- DESCRIPTION OF THE TASK
Swap each "Estatísticas" in the lines below for "Métricas", keep everything else unchanged, and leave the pictures out of your answer.

- RECORDS FOR THIS EXERCISE
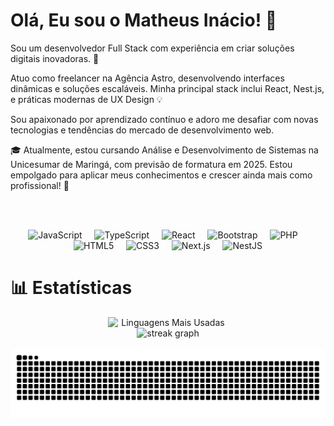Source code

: # Olá, Eu sou o Matheus Inácio! 👋

Sou um desenvolvedor Full Stack com experiência em criar soluções digitais inovadoras. 🚀

Atuo como freelancer na Agência Astro, desenvolvendo interfaces dinâmicas e soluções escaláveis. Minha principal stack inclui React, Nest.js, e práticas modernas de UX Design 💡

Sou apaixonado por aprendizado contínuo e adoro me desafiar com novas tecnologias e tendências do mercado de desenvolvimento web.

🎓 Atualmente, estou cursando Análise e Desenvolvimento de Sistemas na Unicesumar de Maringá, com previsão de formatura em 2025.
Estou empolgado para aplicar meus conhecimentos e crescer ainda mais como profissional! 💼


<br><br>
<div align="center">
  <img src="https://cdn.jsdelivr.net/gh/devicons/devicon/icons/javascript/javascript-original.svg" height="40" alt="JavaScript" />
  <img width="12" />
  <img src="https://cdn.jsdelivr.net/gh/devicons/devicon/icons/typescript/typescript-original.svg" height="40" alt="TypeScript" />
  <img width="12" />
  <img src="https://cdn.jsdelivr.net/gh/devicons/devicon/icons/react/react-original.svg" height="40" alt="React" />
  <img width="12" />
  <img src="https://cdn.jsdelivr.net/gh/devicons/devicon/icons/bootstrap/bootstrap-original.svg" height="40" alt="Bootstrap" />
  <img width="12" />
  <img src="https://cdn.jsdelivr.net/gh/devicons/devicon/icons/php/php-original.svg" height="40" alt="PHP" />
  <img width="12" />
  <img src="https://cdn.jsdelivr.net/gh/devicons/devicon/icons/html5/html5-original.svg" height="40" alt="HTML5" />
  <img width="12" />
  <img src="https://cdn.jsdelivr.net/gh/devicons/devicon/icons/css3/css3-original.svg" height="40" alt="CSS3" />
  <img width="12" />
  <img src="https://cdn.jsdelivr.net/gh/devicons/devicon/icons/nextjs/nextjs-original.svg" height="40" alt="Next.js" />
  <img width="12" />
  <img src="https://cdn.jsdelivr.net/gh/devicons/devicon/icons/nestjs/nestjs-original.svg" height="40" alt="NestJS" />
</div>

# 📊 Estatísticas

<div align="center" style="display: flex; flex-direction: row; justify-content: center; gap: 2px;">
  <img src="https://github-readme-stats.vercel.app/api/top-langs?username=MatheusInacio32&locale=pt-br&hide_title=false&layout=compact&card_width=300&langs_count=6&theme=vision-friendly-dark&hide_border=false&order=2" style="width: 20vw; height: auto;" alt="Linguagens Mais Usadas" />
</div>
<div align="center">
  <img src="https://streak-stats.demolab.com?user=MatheusInacio32&locale=pt-br&mode=weekly&theme=codeSTACKr&hide_border=false&border_radius=5" height="150" alt="streak graph"  />
</div>

<br clear="both">
<img src="https://raw.githubusercontent.com/MatheusInacio32/MatheusInacio32/output/snake.svg" alt="Snake animation" />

- EXPECTED OUTPUT
Source code

: # Olá, Eu sou o Matheus Inácio! 👋

Sou um desenvolvedor Full Stack com experiência em criar soluções digitais inovadoras. 🚀

Atuo como freelancer na Agência Astro, desenvolvendo interfaces dinâmicas e soluções escaláveis. Minha principal stack inclui React, Nest.js, e práticas modernas de UX Design 💡

Sou apaixonado por aprendizado contínuo e adoro me desafiar com novas tecnologias e tendências do mercado de desenvolvimento web.

🎓 Atualmente, estou cursando Análise e Desenvolvimento de Sistemas na Unicesumar de Maringá, com previsão de formatura em 2025.
Estou empolgado para aplicar meus conhecimentos e crescer ainda mais como profissional! 💼


<br><br>
<div align="center">
  <img src="https://cdn.jsdelivr.net/gh/devicons/devicon/icons/javascript/javascript-original.svg" height="40" alt="JavaScript" />
  <img width="12" />
  <img src="https://cdn.jsdelivr.net/gh/devicons/devicon/icons/typescript/typescript-original.svg" height="40" alt="TypeScript" />
  <img width="12" />
  <img src="https://cdn.jsdelivr.net/gh/devicons/devicon/icons/react/react-original.svg" height="40" alt="React" />
  <img width="12" />
  <img src="https://cdn.jsdelivr.net/gh/devicons/devicon/icons/bootstrap/bootstrap-original.svg" height="40" alt="Bootstrap" />
  <img width="12" />
  <img src="https://cdn.jsdelivr.net/gh/devicons/devicon/icons/php/php-original.svg" height="40" alt="PHP" />
  <img width="12" />
  <img src="https://cdn.jsdelivr.net/gh/devicons/devicon/icons/html5/html5-original.svg" height="40" alt="HTML5" />
  <img width="12" />
  <img src="https://cdn.jsdelivr.net/gh/devicons/devicon/icons/css3/css3-original.svg" height="40" alt="CSS3" />
  <img width="12" />
  <img src="https://cdn.jsdelivr.net/gh/devicons/devicon/icons/nextjs/nextjs-original.svg" height="40" alt="Next.js" />
  <img width="12" />
  <img src="https://cdn.jsdelivr.net/gh/devicons/devicon/icons/nestjs/nestjs-original.svg" height="40" alt="NestJS" />
</div>

# 📊 Métricas

<div align="center" style="display: flex; flex-direction: row; justify-content: center; gap: 2px;">
  <img src="https://github-readme-stats.vercel.app/api/top-langs?username=MatheusInacio32&locale=pt-br&hide_title=false&layout=compact&card_width=300&langs_count=6&theme=vision-friendly-dark&hide_border=false&order=2" style="width: 20vw; height: auto;" alt="Linguagens Mais Usadas" />
</div>
<div align="center">
  <img src="https://streak-stats.demolab.com?user=MatheusInacio32&locale=pt-br&mode=weekly&theme=codeSTACKr&hide_border=false&border_radius=5" height="150" alt="streak graph"  />
</div>

<br clear="both">
<img src="https://raw.githubusercontent.com/MatheusInacio32/MatheusInacio32/output/snake.svg" alt="Snake animation" />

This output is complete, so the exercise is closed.